Tras el arancel de 10 por ciento que el gobierno de Donald Trump impuso a México el jueves pasado por no cumplir efectivamente con las prohibiciones sobre la importación de mercancías producidas con trabajo forzoso, la Oficina del Representante Comercial de Estados Unidos (USTR, por sus siglas en inglés) podría sumar más tarifas contra el país y otras 15 economías por un exceso de capacidad y producción industrial, una vez concluya con la investigación bajo la sección 301.
“Estas investigaciones se centrarán en economías que parecen mostrar exceso de capacidad estructural y producción en diversos sectores manufactureros, ya sea por superávits comerciales grandes o persistentes o por capacidad subutilizada o sin usar: China, la Unión Europea, Singapur, Suiza, Noruega, Indonesia, Malasia, Camboya, Tailandia, Corea, Vietnam, Taiwán, Bangladés, México, Japón e India”, indicó la USTR en una investigación emprendida el 11 de marzo pasado.
- 12.5 por ciento las tarifas que impuso la semana pasada
La dependencia de EU indicó que hay evidencia de capacidad estructural excedente y producción en el sector automotriz, el de la construcción, transporte ferroviario, marítimo, salud, siderúrgico y manufactura de procesos en alimentos y bebidas; además, fijó que a partir del 17 de marzo el portal de la USTR recibiría comentarios y se cerraría hasta el 15 de abril. Y a partir del 5 de mayo se iniciarían las audiencias públicas.
Por ejemplo, en la cuarta audiencia, la Coalición de Fabricantes de Chasis del país vecino sostuvo que México tiene un exceso de capacidad en la industria de chasis para contenedores que es dirigido a Estados Unidos, pero no tiene un mercado interno para esas mercancías.
Añadió que los productores mexicanos reciben subsidios que les permiten comprar acero chino a través de diversos programas IMMEX, y que desde 2020, los chasis desde México “han inundado el mercado estadounidense registrando un aumento de 100 por ciento”, por lo que se solicitó implementar “medidas” bajo la sección 301.
O el United Auto Workers (UAW por sus siglas en inglés), sindicato que agrupa a los trabajadores de la industria automotriz y aeroespacial y de producción de maquinaria agrícola, señaló que EU mantiene un déficit importante, porque de cada 100 automóviles que se comercializan sólo 61 se producen en ese país. Mientras que México tiene una proporción de 249 automotores fabricados por 100 vendidos.
“Somos el mercado consumidor más lucrativo del mundo y permitimos que las plantas extranjeras cosechen gran parte del beneficio de ese poder adquisitivo, mientras los trabajadores de EU enfrentan despidos y cierres de plantas”, añadió Rajiv Sicora del UAW.

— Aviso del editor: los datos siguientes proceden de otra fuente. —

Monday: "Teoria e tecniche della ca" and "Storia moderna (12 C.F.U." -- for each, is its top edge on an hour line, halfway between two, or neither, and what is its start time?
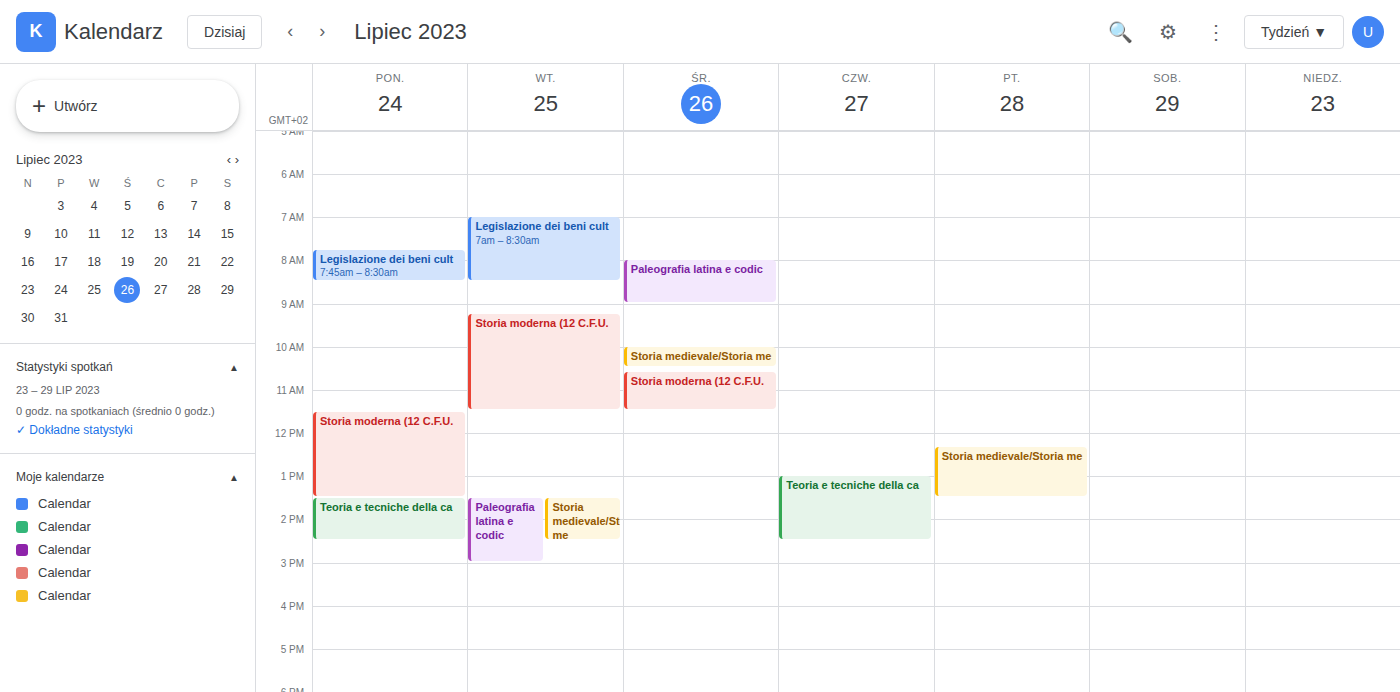
"Teoria e tecniche della ca": 1:30 PM, halfway between the 1 PM and 2 PM lines. "Storia moderna (12 C.F.U.": 11:30 AM, halfway between the 11 AM and 12 PM lines.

Por su parte, México expresó su preocupación por las restricciones comerciales que podrían derivarse de la investigación, al advertir que las cadenas de suministro de América del Norte serían afectadas, se elevarían costos y debilitaría la cooperación regional; además, las medidas unilaterales de Estados Unidos pondrían en duda su compatibilidad ante la Organización Mundial de Comercio (OMC) y con el Tratado entre México, Estados Unidos y Canadá (T-MEC).

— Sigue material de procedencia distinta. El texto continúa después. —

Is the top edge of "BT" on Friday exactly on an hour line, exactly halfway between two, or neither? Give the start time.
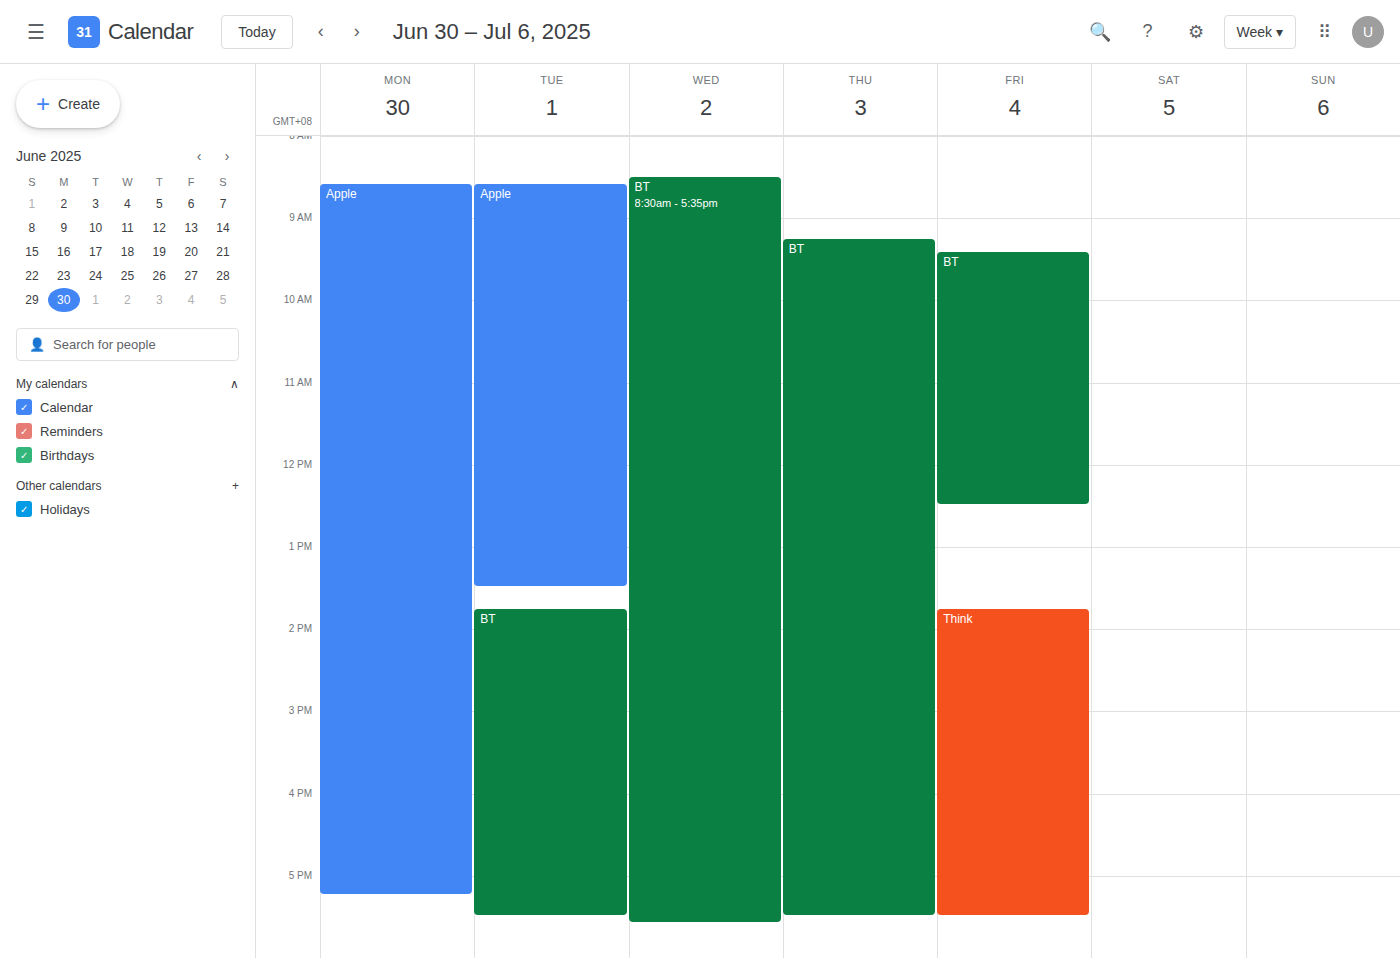
9:25 AM -- neither: 25 minutes below the 9 AM line and 35 minutes above the 10 AM line.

“En ese sentido, el exceso de capacidad estructural implicaría un comportamiento monopólico; dicha caracterización es incompatible con el modelo económico y el marco jurídico de México. Dicha caracterización es simplemente incompatible con las políticas públicas diseñadas por el Gobierno de México”, indicó Ernesto Acevedo Fernández, ministro de la Secretaría de Economía en Washington.